The budget includes Medicare and Medicaid program integrity proposals. Regulatory proposals include requiring states to assign unique identifiers to personal care service attendants that would be listed on claims along with dates of service provision, and expanding prior authorization for durable medical equipment, prosthetics, orthotics and supplies as a condition of Medicare payment.

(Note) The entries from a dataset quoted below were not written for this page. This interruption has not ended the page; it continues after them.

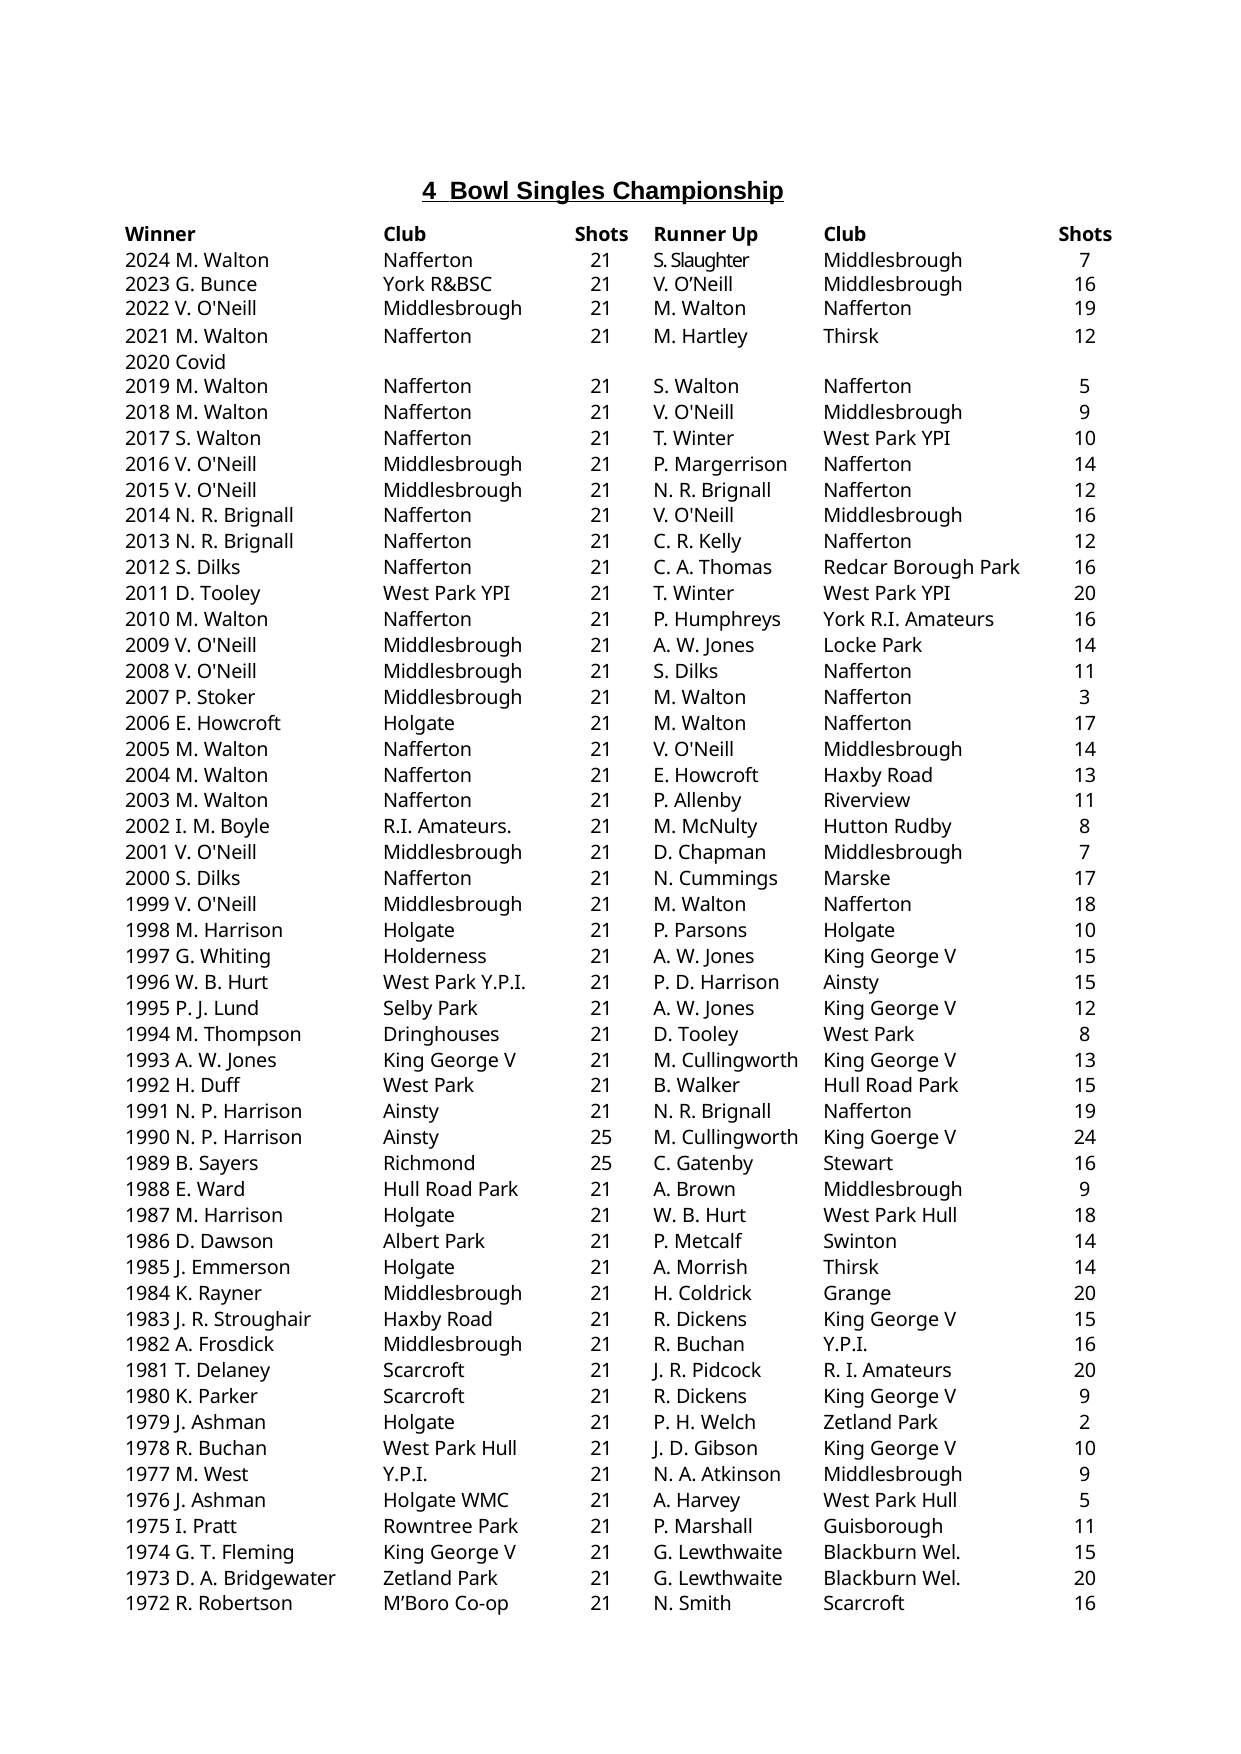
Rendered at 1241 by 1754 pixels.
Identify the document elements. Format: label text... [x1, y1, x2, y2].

table_cell 14 [1043, 1229, 1121, 1255]
table_cell 20 [1043, 1566, 1121, 1592]
table_cell Holgate WMC [370, 1488, 553, 1514]
table_cell 21 [554, 1074, 643, 1099]
table_cell Middlesbrough [370, 1281, 553, 1307]
table_cell 20 [1043, 581, 1121, 607]
table_cell 15 [1043, 970, 1121, 996]
table_cell West Park [370, 1074, 553, 1099]
table_cell Nafferton [370, 504, 553, 529]
table_cell Nafferton [816, 296, 1043, 322]
table_cell Swinton [816, 1229, 1043, 1255]
table_cell Nafferton [370, 556, 553, 581]
table_cell R.I. Amateurs. [370, 815, 553, 840]
table_cell Nafferton [370, 374, 553, 400]
table_cell Rowntree Park [370, 1514, 553, 1540]
table_cell A. Harvey [643, 1488, 816, 1514]
table_cell 9 [1043, 1177, 1121, 1203]
table_cell 5 [1043, 1488, 1121, 1514]
table_cell Grange [816, 1281, 1043, 1307]
table_cell 20 [1043, 1359, 1121, 1384]
table_cell Y.P.I. [816, 1333, 1043, 1358]
table_cell Hull Road Park [816, 1074, 1043, 1099]
table_cell P. H. Welch [643, 1410, 816, 1436]
table_cell A. Morrish [643, 1255, 816, 1281]
table_cell Marske [816, 866, 1043, 892]
table_cell 1994 M. Thompson [120, 1022, 370, 1048]
table_cell 2021 M. Walton 2020 Covid [120, 322, 370, 374]
table_cell M. Cullingworth [643, 1048, 816, 1074]
table_cell Nafferton [816, 530, 1043, 556]
table_cell 2000 S. Dilks [120, 866, 370, 892]
table_cell 2005 M. Walton [120, 737, 370, 763]
table_cell 18 [1043, 1203, 1121, 1229]
table_cell 1976 J. Ashman [120, 1488, 370, 1514]
table_cell 1973 D. A. Bridgewater [120, 1566, 370, 1592]
table_cell West Park YPI [816, 581, 1043, 607]
table_cell 19 [1043, 1100, 1121, 1125]
table_cell Richmond [370, 1151, 553, 1177]
table_cell Nafferton [370, 426, 553, 452]
table_cell Runner Up [643, 214, 816, 248]
table_cell 1983 J. R. Stroughair [120, 1307, 370, 1333]
table_cell N. Smith [643, 1592, 816, 1616]
table_cell 21 [554, 1462, 643, 1488]
table_cell 21 [554, 1281, 643, 1307]
table_cell Middlesbrough [816, 737, 1043, 763]
table_cell Hutton Rudby [816, 815, 1043, 840]
table_cell H. Coldrick [643, 1281, 816, 1307]
table_cell 10 [1043, 918, 1121, 944]
table_cell 19 [1043, 296, 1121, 322]
table_cell 12 [1043, 530, 1121, 556]
table_cell A. W. Jones [643, 944, 816, 970]
table_cell D. Chapman [643, 840, 816, 866]
table_cell N. R. Brignall [643, 1100, 816, 1125]
table_cell Albert Park [370, 1229, 553, 1255]
table_cell Selby Park [370, 996, 553, 1022]
table_cell Holgate [370, 1410, 553, 1436]
table_cell Middlesbrough [370, 452, 553, 478]
table_cell V. O'Neill [643, 737, 816, 763]
table_cell Holgate [370, 711, 553, 737]
table_cell M. Walton [643, 296, 816, 322]
table_cell 13 [1043, 763, 1121, 789]
table_cell 21 [554, 892, 643, 918]
table_cell 21 21 [554, 248, 643, 296]
table_cell 21 [554, 1100, 643, 1125]
table_cell 10 [1043, 1436, 1121, 1462]
table_cell 21 [554, 944, 643, 970]
table_cell Middlesbrough [370, 478, 553, 504]
table_cell M. Walton [643, 685, 816, 711]
table_cell 16 [1043, 1592, 1121, 1616]
table_cell P. Margerrison [643, 452, 816, 478]
table_cell Nafferton [370, 763, 553, 789]
table_cell Middlesbrough [816, 840, 1043, 866]
table_cell 2 [1043, 1410, 1121, 1436]
table_cell West Park Hull [816, 1203, 1043, 1229]
table_cell N. Cummings [643, 866, 816, 892]
table_cell 1987 M. Harrison [120, 1203, 370, 1229]
table_cell T. Winter [643, 581, 816, 607]
table_cell 21 [554, 685, 643, 711]
table_cell N. R. Brignall [643, 478, 816, 504]
table_cell P. D. Harrison [643, 970, 816, 996]
table_cell 21 [554, 1333, 643, 1358]
table_cell V. O'Neill [643, 504, 816, 529]
table_cell 17 [1043, 711, 1121, 737]
table_cell 1984 K. Rayner [120, 1281, 370, 1307]
table_cell York R.I. Amateurs [816, 608, 1043, 633]
table_cell 21 [554, 1514, 643, 1540]
table_cell A. W. Jones [643, 996, 816, 1022]
table_cell 21 [554, 1177, 643, 1203]
table_cell Redcar Borough Park [816, 556, 1043, 581]
table_cell Riverview [816, 789, 1043, 814]
table_cell 21 [554, 1385, 643, 1410]
table_cell Shots [554, 214, 643, 248]
table_cell 21 [554, 400, 643, 426]
table_cell 15 [1043, 1540, 1121, 1566]
table_cell 2013 N. R. Brignall [120, 530, 370, 556]
table_cell 21 [554, 996, 643, 1022]
table_cell 1975 I. Pratt [120, 1514, 370, 1540]
table_cell Hull Road Park [370, 1177, 553, 1203]
table_cell 21 [554, 1566, 643, 1592]
table_cell 21 [554, 737, 643, 763]
table_cell 21 [554, 1540, 643, 1566]
table_cell Winner [120, 214, 370, 248]
table_cell 21 [554, 1410, 643, 1436]
table_cell 12 [1043, 478, 1121, 504]
table_cell 16 [1043, 1333, 1121, 1358]
table_cell 21 [554, 763, 643, 789]
table_cell Y.P.I. [370, 1462, 553, 1488]
table_cell 2003 M. Walton [120, 789, 370, 814]
table_cell R. I. Amateurs [816, 1359, 1043, 1384]
table_cell Dringhouses [370, 1022, 553, 1048]
table_cell 21 [554, 1048, 643, 1074]
table_cell M. Walton [643, 892, 816, 918]
table_cell Middlesbrough [370, 685, 553, 711]
table_cell Nafferton [816, 659, 1043, 685]
table_cell King George V [816, 1385, 1043, 1410]
table_cell Middlesbrough [816, 1177, 1043, 1203]
table_cell 7 [1043, 840, 1121, 866]
table_cell 21 [554, 530, 643, 556]
table_cell C. A. Thomas [643, 556, 816, 581]
table_cell 21 [554, 608, 643, 633]
table_cell 15 [1043, 1074, 1121, 1099]
table_cell 1986 D. Dawson [120, 1229, 370, 1255]
table_cell 21 [554, 1488, 643, 1514]
table_cell 7 16 [1043, 248, 1121, 296]
table_cell King Goerge V [816, 1125, 1043, 1151]
table_cell 16 [1043, 1151, 1121, 1177]
table_cell 15 [1043, 944, 1121, 970]
table_cell Stewart [816, 1151, 1043, 1177]
table_cell P. Allenby [643, 789, 816, 814]
table_cell 21 [554, 815, 643, 840]
table_cell Middlesbrough [370, 892, 553, 918]
table_cell 18 [1043, 892, 1121, 918]
table_cell 21 [554, 659, 643, 685]
table_cell 1979 J. Ashman [120, 1410, 370, 1436]
table_cell 10 [1043, 426, 1121, 452]
table_cell 15 [1043, 1307, 1121, 1333]
table_cell 2017 S. Walton [120, 426, 370, 452]
table_cell Nafferton [816, 711, 1043, 737]
table_cell 21 [554, 452, 643, 478]
table_cell C. Gatenby [643, 1151, 816, 1177]
table_cell Ainsty [370, 1100, 553, 1125]
table_cell West Park YPI [370, 581, 553, 607]
table_cell 1992 H. Duff [120, 1074, 370, 1099]
table_cell S. Slaughter V. O’Neill [643, 248, 816, 296]
table_cell 21 [554, 1436, 643, 1462]
table_cell 2012 S. Dilks [120, 556, 370, 581]
table_cell Club [816, 214, 1043, 248]
table_cell 1982 A. Frosdick [120, 1333, 370, 1358]
table_cell 20 [1043, 1281, 1121, 1307]
table_cell King George V [816, 1048, 1043, 1074]
table_cell Nafferton [816, 478, 1043, 504]
table_cell Scarcroft [370, 1359, 553, 1384]
table_cell 3 [1043, 685, 1121, 711]
table_cell M. McNulty [643, 815, 816, 840]
table_cell R. Dickens [643, 1385, 816, 1410]
table_cell West Park Hull [370, 1436, 553, 1462]
table_cell 14 [1043, 452, 1121, 478]
table_cell 2001 V. O'Neill [120, 840, 370, 866]
table_cell M. Walton [643, 711, 816, 737]
table_cell 21 [554, 322, 643, 374]
table_cell 9 [1043, 1385, 1121, 1410]
table_cell Scarcroft [816, 1592, 1043, 1616]
table_cell Haxby Road [370, 1307, 553, 1333]
table_cell P. Parsons [643, 918, 816, 944]
table_cell West Park Hull [816, 1488, 1043, 1514]
table_cell Middlesbrough Middlesbrough [816, 248, 1043, 296]
table_cell W. B. Hurt [643, 1203, 816, 1229]
table_cell Locke Park [816, 633, 1043, 659]
table_cell 21 [554, 478, 643, 504]
table_cell West Park YPI [816, 426, 1043, 452]
table_cell 9 [1043, 400, 1121, 426]
table_cell 14 [1043, 737, 1121, 763]
table_cell 8 [1043, 815, 1121, 840]
table_cell Nafferton [370, 608, 553, 633]
table_cell 21 [554, 1592, 643, 1616]
table_header 4 Bowl Singles Championship [120, 177, 1121, 214]
table_cell Middlesbrough [816, 400, 1043, 426]
table_cell M’Boro Co-op [370, 1592, 553, 1616]
table_cell 1980 K. Parker [120, 1385, 370, 1410]
table_cell 2004 M. Walton [120, 763, 370, 789]
table_cell Middlesbrough [816, 1462, 1043, 1488]
table_cell J. D. Gibson [643, 1436, 816, 1462]
table_cell S. Dilks [643, 659, 816, 685]
table_cell 21 [554, 1203, 643, 1229]
table_cell 1991 N. P. Harrison [120, 1100, 370, 1125]
table_cell 16 [1043, 504, 1121, 529]
table_cell 21 [554, 918, 643, 944]
table_cell P. Humphreys [643, 608, 816, 633]
table_cell 1990 N. P. Harrison [120, 1125, 370, 1151]
table_cell 1998 M. Harrison [120, 918, 370, 944]
table_cell V. O'Neill [643, 400, 816, 426]
table_cell Nafferton [370, 400, 553, 426]
table_cell 11 [1043, 789, 1121, 814]
table_cell Haxby Road [816, 763, 1043, 789]
table_cell G. Lewthwaite [643, 1566, 816, 1592]
table_cell 2015 V. O'Neill [120, 478, 370, 504]
table_cell R. Dickens [643, 1307, 816, 1333]
table_cell Holgate [370, 1255, 553, 1281]
table_cell 1997 G. Whiting [120, 944, 370, 970]
table_cell Nafferton [370, 789, 553, 814]
table_cell A. Brown [643, 1177, 816, 1203]
table_cell 5 [1043, 374, 1121, 400]
table_cell Guisborough [816, 1514, 1043, 1540]
table_cell M. Hartley [643, 322, 816, 374]
table_cell West Park Y.P.I. [370, 970, 553, 996]
table_cell 1985 J. Emmerson [120, 1255, 370, 1281]
table_cell 2008 V. O'Neill [120, 659, 370, 685]
table_cell 1989 B. Sayers [120, 1151, 370, 1177]
table_cell Nafferton [370, 866, 553, 892]
table_cell Middlesbrough [370, 1333, 553, 1358]
table_cell 2010 M. Walton [120, 608, 370, 633]
table_cell Nafferton [816, 685, 1043, 711]
table_cell 2024 M. Walton 2023 G. Bunce [120, 248, 370, 296]
table_cell West Park [816, 1022, 1043, 1048]
table_cell 2009 V. O'Neill [120, 633, 370, 659]
table_cell Ainsty [816, 970, 1043, 996]
table_cell Scarcroft [370, 1385, 553, 1410]
table_cell Nafferton [816, 452, 1043, 478]
table_cell 2019 M. Walton [120, 374, 370, 400]
table_cell M. Cullingworth [643, 1125, 816, 1151]
table_cell 2022 V. O'Neill [120, 296, 370, 322]
table_cell Thirsk [816, 322, 1043, 374]
table_cell 2011 D. Tooley [120, 581, 370, 607]
table_cell 21 [554, 1229, 643, 1255]
table_cell 2007 P. Stoker [120, 685, 370, 711]
table_cell 21 [554, 789, 643, 814]
table_cell R. Buchan [643, 1333, 816, 1358]
table_cell 21 [554, 1255, 643, 1281]
table_cell King George V [816, 1436, 1043, 1462]
table_cell E. Howcroft [643, 763, 816, 789]
table_cell Holderness [370, 944, 553, 970]
table_cell Zetland Park [370, 1566, 553, 1592]
table_cell 21 [554, 1359, 643, 1384]
table_cell 1978 R. Buchan [120, 1436, 370, 1462]
table_cell 2014 N. R. Brignall [120, 504, 370, 529]
table_cell B. Walker [643, 1074, 816, 1099]
table_cell 8 [1043, 1022, 1121, 1048]
table_cell 9 [1043, 1462, 1121, 1488]
table_cell Club [370, 214, 553, 248]
table_cell King George V [370, 1048, 553, 1074]
table_cell Nafferton [816, 1100, 1043, 1125]
table_cell 24 [1043, 1125, 1121, 1151]
table_cell 21 [554, 581, 643, 607]
table_cell 1995 P. J. Lund [120, 996, 370, 1022]
table_cell Middlesbrough [816, 504, 1043, 529]
table_cell 1999 V. O'Neill [120, 892, 370, 918]
table_cell J. R. Pidcock [643, 1359, 816, 1384]
table_cell King George V [816, 944, 1043, 970]
table_cell 21 [554, 1022, 643, 1048]
table_cell 21 [554, 711, 643, 737]
table_cell 25 [554, 1125, 643, 1151]
table_cell Blackburn Wel. [816, 1540, 1043, 1566]
table_cell 16 [1043, 556, 1121, 581]
table_cell 1977 M. West [120, 1462, 370, 1488]
table_cell Middlesbrough [370, 840, 553, 866]
table_cell Holgate [370, 918, 553, 944]
table_cell Blackburn Wel. [816, 1566, 1043, 1592]
table_cell Zetland Park [816, 1410, 1043, 1436]
table_cell 14 [1043, 633, 1121, 659]
table_cell 14 [1043, 1255, 1121, 1281]
table_cell 21 [554, 374, 643, 400]
table_cell N. A. Atkinson [643, 1462, 816, 1488]
table_cell 2018 M. Walton [120, 400, 370, 426]
table_cell Shots [1043, 214, 1121, 248]
table_cell King George V [816, 996, 1043, 1022]
table_cell Ainsty [370, 1125, 553, 1151]
table_cell 21 [554, 970, 643, 996]
table_cell 11 [1043, 1514, 1121, 1540]
table_cell Nafferton York R&BSC [370, 248, 553, 296]
table_cell 21 [554, 426, 643, 452]
table_cell 25 [554, 1151, 643, 1177]
table_cell Nafferton [816, 892, 1043, 918]
table_cell P. Marshall [643, 1514, 816, 1540]
table_cell Nafferton [370, 737, 553, 763]
table_cell 21 [554, 633, 643, 659]
table_cell D. Tooley [643, 1022, 816, 1048]
table_cell 17 [1043, 866, 1121, 892]
table_cell 21 [554, 840, 643, 866]
table_cell S. Walton [643, 374, 816, 400]
table_cell 1974 G. T. Fleming [120, 1540, 370, 1566]
table_cell 12 [1043, 996, 1121, 1022]
table_cell Holgate [370, 1203, 553, 1229]
table_cell A. W. Jones [643, 633, 816, 659]
table_cell G. Lewthwaite [643, 1540, 816, 1566]
table_cell 21 [554, 1307, 643, 1333]
table_cell King George V [816, 1307, 1043, 1333]
table_cell 16 [1043, 608, 1121, 633]
table_cell Middlesbrough [370, 296, 553, 322]
table_cell 2016 V. O'Neill [120, 452, 370, 478]
table_cell 21 [554, 504, 643, 529]
table_cell 21 [554, 866, 643, 892]
table_cell 1972 R. Robertson [120, 1592, 370, 1616]
table_cell King George V [370, 1540, 553, 1566]
table_cell Middlesbrough [370, 659, 553, 685]
table_cell C. R. Kelly [643, 530, 816, 556]
table_cell 1988 E. Ward [120, 1177, 370, 1203]
table_cell Nafferton [370, 322, 553, 374]
table_cell 1981 T. Delaney [120, 1359, 370, 1384]
table_cell 13 [1043, 1048, 1121, 1074]
table_cell 12 [1043, 322, 1121, 374]
table_cell Nafferton [816, 374, 1043, 400]
table_cell 2006 E. Howcroft [120, 711, 370, 737]
table_cell 1996 W. B. Hurt [120, 970, 370, 996]
table_cell 11 [1043, 659, 1121, 685]
table_cell 21 [554, 296, 643, 322]
table_cell Thirsk [816, 1255, 1043, 1281]
table_cell Holgate [816, 918, 1043, 944]
table_cell Middlesbrough [370, 633, 553, 659]
table_cell 1993 A. W. Jones [120, 1048, 370, 1074]
table_cell Nafferton [370, 530, 553, 556]
table_cell P. Metcalf [643, 1229, 816, 1255]
table_cell 21 [554, 556, 643, 581]
table_cell T. Winter [643, 426, 816, 452]
table_cell 2002 I. M. Boyle [120, 815, 370, 840]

Legislative proposals relating to program integrity include granting the Centers for Medicare and Medicaid Services (CMS) the authority to collect overpayments from states that spend federal resources on ineligible or misclassified beneficiaries, streamlining the Medicaid provider termination process, and requiring states to screen and automatically deny “unusual personal care services claims.” The budget refers to unusual personal care services claims as duplicative services, services provided by personal care service attendants not meeting state qualification requirements, and services rendered to individuals no longer eligible for Medicaid. This provision was included in last year’s budget.
Other program integrity legislative proposals include providing the Secretary with the authority to revoke or deny Medicare billing privileges based on medical board or Independent Review Organization determinations, and allowing CMS to implement civil monetary penalties to Medicare providers and suppliers for failure to report changes to information provided during enrollment or revalidation.